O Estado de S. Paulo newspaper reported Nov. 7 that Rousseff may name Maria das Gracas Foster, the head of Petrobras’s natural gas and energy divisions, to replace Gabrielli or as cabinet chief. Naming Foster as head of the state-run oil company may raise concern that the government will have more control over the company’s decisions, said Christopher Garman, director for Latin America at Washington-based researcher Eurasia Group.
Foster “has a close working relationship with the president-elect, which could lead to some uncertainty over how strong she defends Petrobras’s interests if it goes against the government’s stated objectives,” Garman said by telephone from Washington D.C.

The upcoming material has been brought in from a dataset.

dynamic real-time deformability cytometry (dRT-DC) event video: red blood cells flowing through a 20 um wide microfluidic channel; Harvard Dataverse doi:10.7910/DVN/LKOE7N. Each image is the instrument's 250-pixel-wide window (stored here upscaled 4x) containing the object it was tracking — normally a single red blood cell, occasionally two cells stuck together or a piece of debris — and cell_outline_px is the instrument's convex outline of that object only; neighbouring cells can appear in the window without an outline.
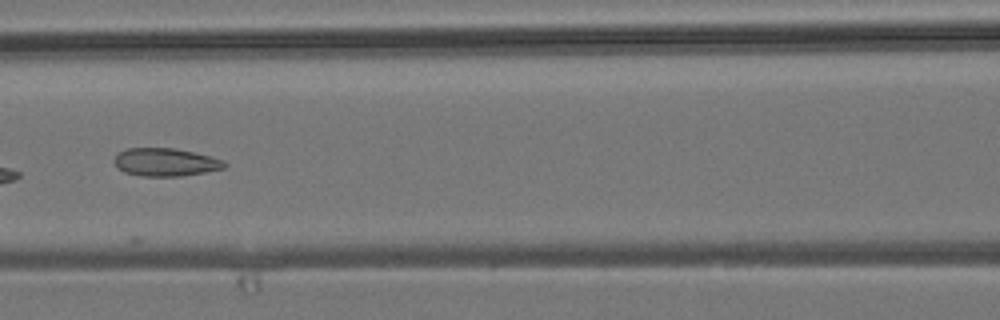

Petrobras will need to convince the government to develop offshore fields at a “slower pace” so the company can manage all its projects efficiently, he said. The government’s goal of having Petrobras run all new deep-water oil projects may slow production growth, he said.
Brazil’s Congress is in the “final phase” of approving legislation to make Petrobras the lead operator of all new projects in the so-called pre-salt region in deep waters off the coast of Brazil, Gabrielli said. The legislation also includes changes to the distribution of oil royalties to give more revenue to states that don’t produce oil.
“The main debate is not about the regulatory framework, but about the distribution of royalties,” Gabrielli said.
If Lula vetoes the royalties section of the bill, Congress will probably resume debating the topic in 2011, he said. Approval of the oil legislation will probably get delayed until 2011 because Congress doesn’t have enough time to debate all the bills in its agenda, Garman said.
“I think it’s going to be kicked down the can,” said Garman. “The issue is when they will approve it next year.”